RAC in vocational training in the mining sector
This report reviews the situation at vocational training centres (VTC) in three Quebec school boards (SB): the Baie-James SB in the Nord-du-Quebec region (Baie- James VTC), the Estuaire de la Côte-Nord SB (Forestville VTC) and the Or-et-des-Bois de l’Abitibi-Témiscamingue SB (Val-d’Or VTC). Four professional training programs in the mining and construction sectors were targeted:
1. Diamond drilling;
3. Operation of ore processing machinery;
4. Driving heavy machinery on forestry roads.

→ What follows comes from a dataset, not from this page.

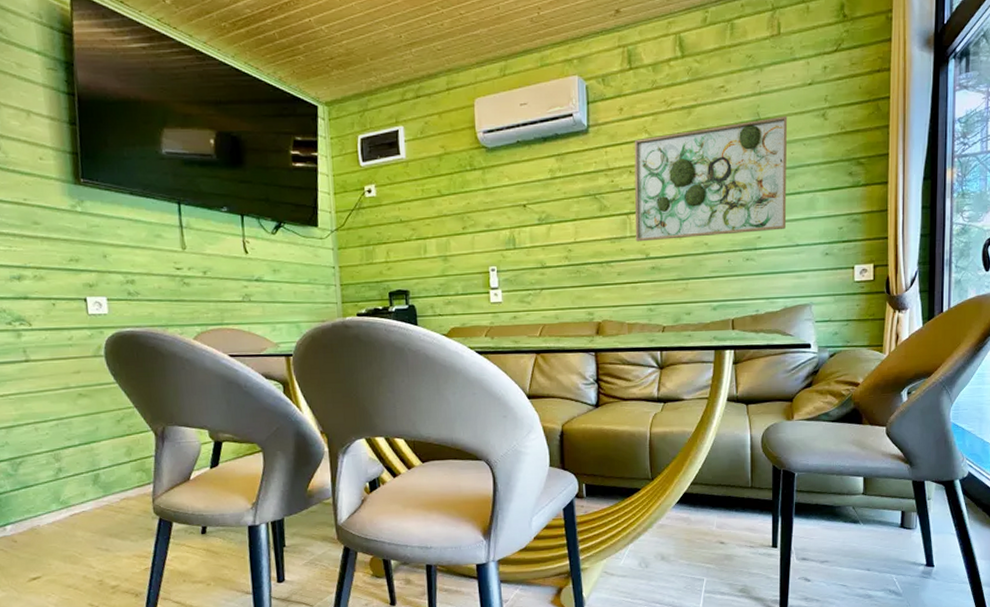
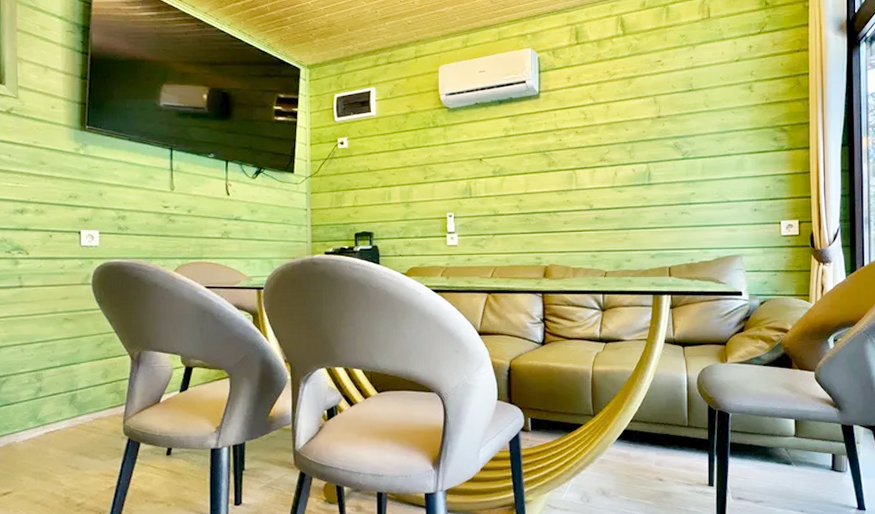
wall art: present [634,115,788,242] -> none [580,87,718,194]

These four programs have the ministerial RAC requirements. Defined by the Quebec Ministry of Education as an approach that allows adults to obtain official recognition of their knowledge and skills for a particular curriculum, RAC is an opportunity to have professional experience recognized. In the event that the RAC process does not fully recognize one of the individual's competencies, the educational institutions will offer a plan to acquire the lacking skills or knowledge and will guide the individual to graduation.

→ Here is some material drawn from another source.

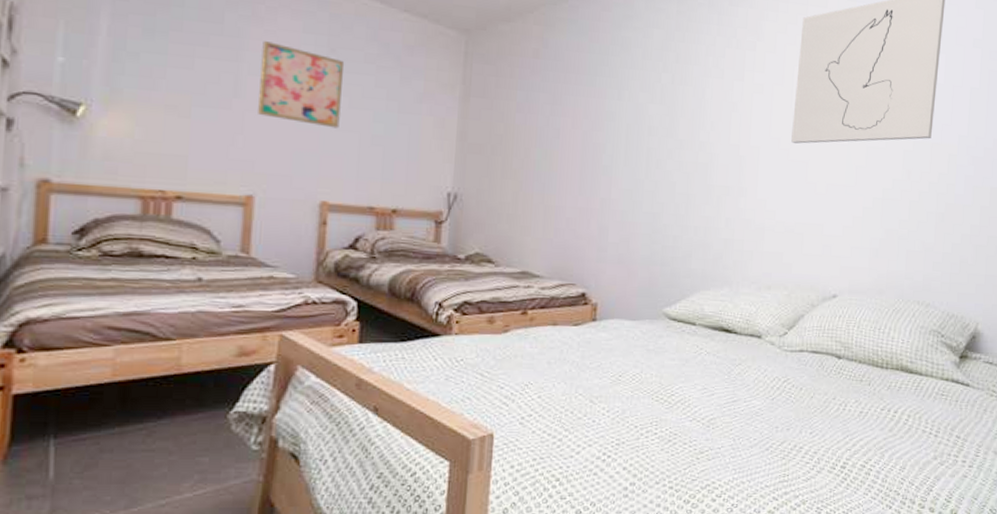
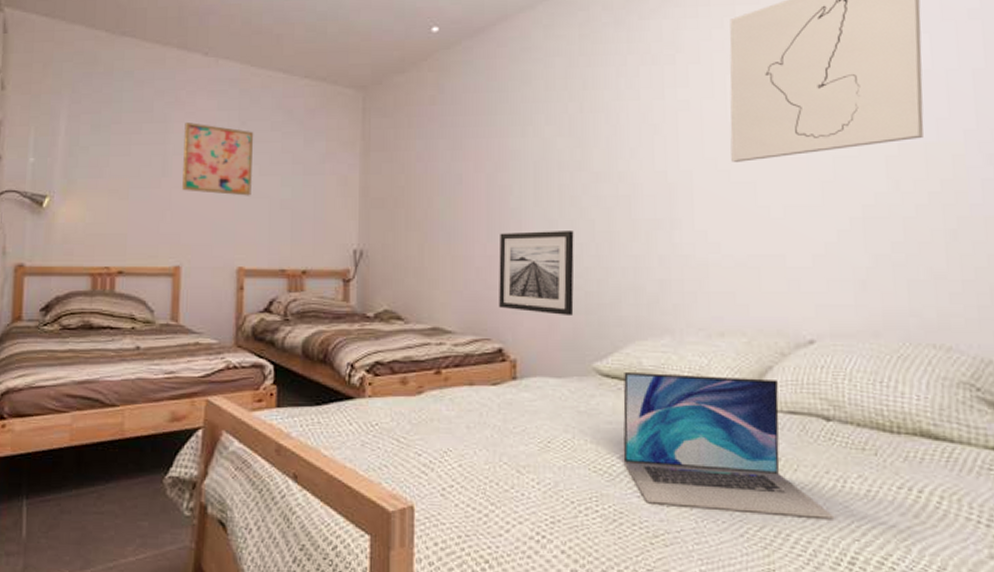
wall art: none [585,187,657,267] -> present [499,231,574,317]
laptop: none [681,316,836,434] -> present [623,371,835,519]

The study reveals the contribution that this type of approach can have on attracting, retaining and mobilizing a workforce. It also presents avenues of action and research to ensure that RAC plays its role to the fullest in the mining sector.
Increased hiring requirements
A comparative study conducted by the INMQ in 2017 noted an increase in the mining sector regarding the training offered by companies as well as the hiring requirements. Just over two-thirds (69%) of the companies that responded said they would require a DEP to hire in 2016, whereas in 2013, no company had mentioned this diploma as a hiring requirement. At the time, companies revealed that they were hiring based on modular training for mining workers and professional experience. “Smart mining technologies such as robotics, artificial intelligence, remote control and automation require new skills and partly explain the increase in hiring requirements. Promoting the employability of Quebec's mining workforce, through the RAC approach, is a solution worth considering”, explained Jean-François Pressé, President and CEO of the INMQ.
Findings from the report
Even though mining is not a flagship sector of RAC in Quebec, RAC performance in this sector is close to the Quebec average with program-specific variations. Findings from this report include:
-The majority of the people who registered for RAC between 2014 and 2018 were in the DEC mining program followed by the DEC in diamond drilling;
- Most graduates were in the DEC mining program between 2014 and 2018;
- The time to evaluate a diploma by the RAC process can take from one day to three years;
- The RAC approach in mining training favours two important factors for the individual: attaining a new position in a company and increased confidence in his or her skills;
- Educational institutions offering the four vocational training programs covered by the report do not always have human resources dedicated solely to the RAC program;
- RAC in the mining sector relies on six of the eight conditions for recognizing competencies (through proof of a recognized and successful academic training, certified expert, self-assessment).
Upcoming case studies
Considering how little documentation is available on using RAC to obtain a diploma in mining training in Quebec, the INMQ will continue its work on the subject in partnership with researchers from the University of Sherbrooke. A new two-year research project will follow a dozen people who have undertaken the RAC approach in four vocational training programs that lead to employment in the mining sector. At the end of this project, the INMQ will be able to better understand the journey of these individuals and their motivations to carry out the RAC process, as well as the effects on their professional and personal lives. In this way, the INMQ will be able to continue its mandate of advising the Minister of Education and Higher Education, Mr. Jean-François Roberge.